Despite the impressive performance in a variety of complex tasks, modern large language models (LLMs) still have trouble dealing with some math problems that are simple and intuitive for humans, such as addition. While we can easily learn basic rules of addition and apply them to new problems of any length, LLMs struggle to do the same. Instead, they may rely on similar "cases" seen in the training corpus for help. We define these two different reasoning mechanisms as "rule-based reasoning" and "case-based reasoning". Since rule-based reasoning is essential for acquiring the systematic generalization ability, we aim to explore exactly whether transformers use rule-based or case-based reasoning for math problems. Through carefully designed intervention experiments on five math tasks, we confirm that transformers are performing case-based reasoning, no matter whether scratchpad is used, which aligns with the previous observations that transformers use subgraph matching/shortcut learning to reason. To mitigate such problems, we propose a Rule-Following Fine-Tuning (RFFT) technique to teach transformers to perform rule-based reasoning. Specifically, we provide explicit rules in the input and then instruct transformers to recite and follow the rules step by step. Through RFFT, we successfully enable LLMs fine-tuned on 1-5 digit addition to generalize to up to 12-digit addition with over 95% accuracy, which is over 40% higher than scratchpad. The significant improvement demonstrates that teaching LLMs to explicitly use rules helps them learn rule-based reasoning and generalize better in length.

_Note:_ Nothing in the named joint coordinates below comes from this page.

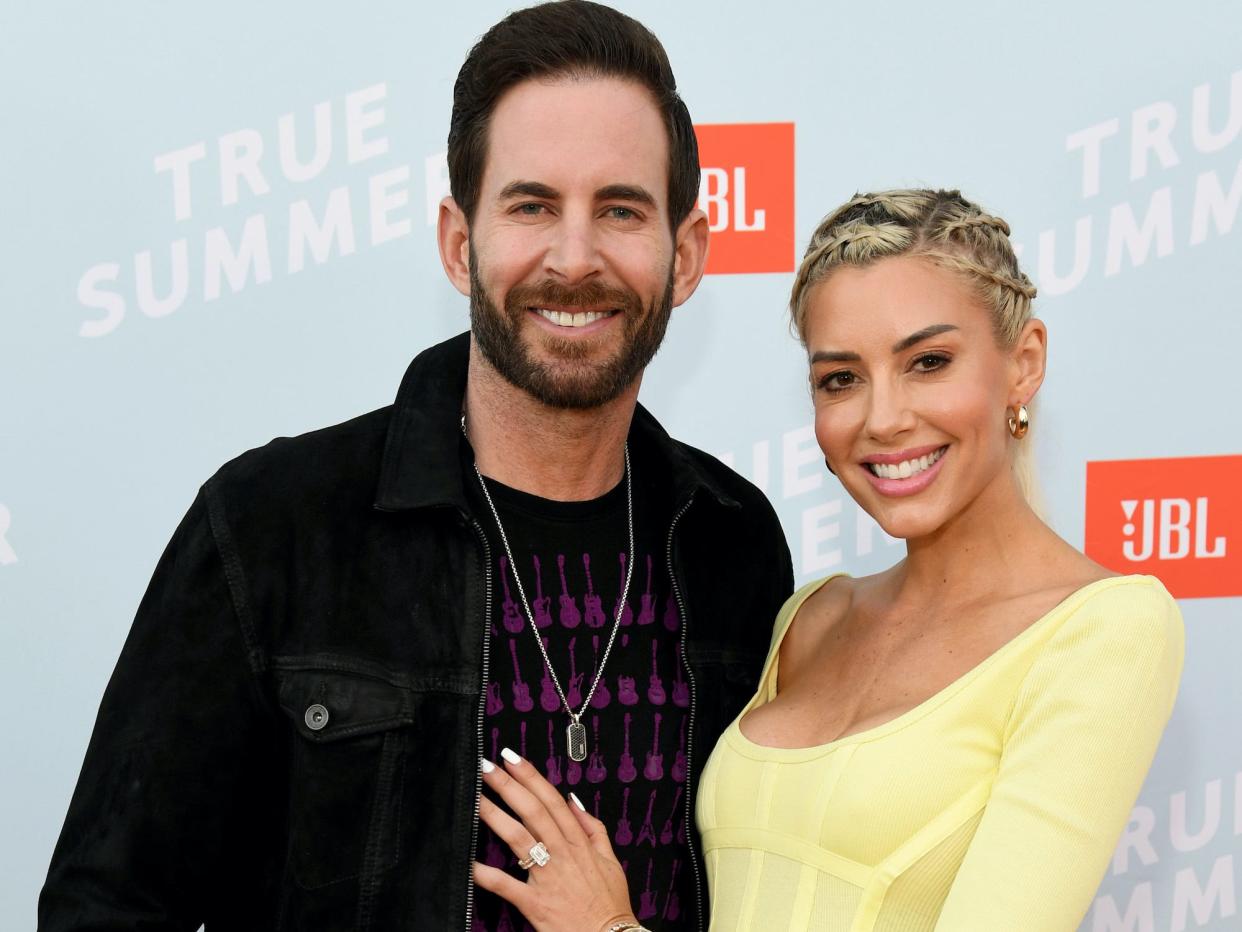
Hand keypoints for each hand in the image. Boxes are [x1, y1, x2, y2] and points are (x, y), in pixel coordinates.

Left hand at [474, 748, 637, 931]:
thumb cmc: (609, 902)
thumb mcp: (610, 859)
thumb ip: (592, 828)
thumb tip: (573, 801)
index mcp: (577, 842)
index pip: (551, 799)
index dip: (530, 776)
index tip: (512, 758)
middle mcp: (561, 853)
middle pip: (531, 811)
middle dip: (507, 785)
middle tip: (485, 766)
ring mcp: (547, 876)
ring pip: (517, 837)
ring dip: (494, 815)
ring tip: (474, 798)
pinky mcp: (534, 902)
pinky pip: (505, 884)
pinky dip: (485, 873)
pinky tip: (468, 860)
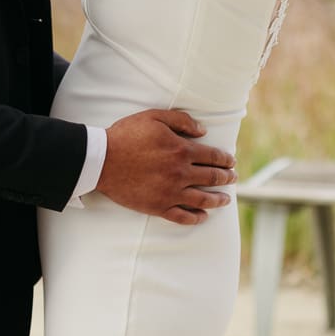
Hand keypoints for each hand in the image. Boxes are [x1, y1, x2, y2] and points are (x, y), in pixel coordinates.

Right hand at [97, 109, 237, 225]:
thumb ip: (181, 121)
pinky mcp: (158, 206)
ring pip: (202, 199)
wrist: (101, 160)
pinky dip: (196, 218)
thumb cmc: (126, 135)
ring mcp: (170, 192)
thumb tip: (203, 131)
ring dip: (218, 199)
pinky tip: (203, 217)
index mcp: (181, 150)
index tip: (231, 161)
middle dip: (226, 178)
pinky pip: (182, 216)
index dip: (225, 159)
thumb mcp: (154, 117)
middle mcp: (180, 173)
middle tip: (233, 178)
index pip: (212, 156)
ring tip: (226, 199)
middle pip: (211, 178)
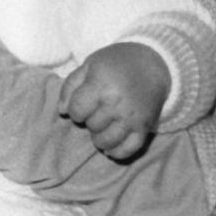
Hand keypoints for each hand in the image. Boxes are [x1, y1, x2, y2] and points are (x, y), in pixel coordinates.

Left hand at [60, 43, 170, 159]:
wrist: (153, 64)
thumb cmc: (116, 64)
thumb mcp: (89, 65)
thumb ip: (70, 86)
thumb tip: (62, 111)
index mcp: (101, 84)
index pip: (76, 110)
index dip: (76, 108)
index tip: (84, 102)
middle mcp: (117, 103)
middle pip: (91, 125)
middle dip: (90, 119)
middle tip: (99, 109)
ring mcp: (132, 117)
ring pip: (105, 141)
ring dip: (100, 137)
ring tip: (103, 126)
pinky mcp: (144, 128)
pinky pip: (127, 150)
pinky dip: (117, 151)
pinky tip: (112, 143)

翻译：尽管现代大型语言模型（LLMs）在多种复杂任务中展现出令人印象深刻的表现，但在处理人类直观且简单的数学问题（如加法）时仍存在困难。我们可以轻松学习加法的基本规则并将其应用于任意长度的新问题，而LLMs却难以做到这一点。相反，它们可能依赖训练语料中见过的相似“案例”来辅助推理。我们将这两种不同的推理机制定义为“基于规则的推理”和“基于案例的推理”。由于基于规则的推理对于获取系统性泛化能力至关重要，我们旨在探究Transformer在数学问题中究竟采用基于规则还是基于案例的推理方式。通过在五个数学任务上进行精心设计的干预实验，我们确认Transformer执行的是基于案例的推理，无论是否使用草稿板（scratchpad），这与先前关于Transformer依赖子图匹配/捷径学习的观察结果一致。为缓解此问题，我们提出了一种规则遵循微调（RFFT）技术，用于训练Transformer执行基于规则的推理。具体而言，我们在输入中提供明确的规则，然后指导Transformer逐步背诵并遵循这些规则。通过RFFT，我们成功使微调于1-5位加法的LLMs泛化至高达12位加法，准确率超过95%，比使用草稿板的方法高出40%以上。这一显著改进表明，教会LLMs显式使用规则有助于其学习基于规则的推理，并在长度维度上实现更好的泛化。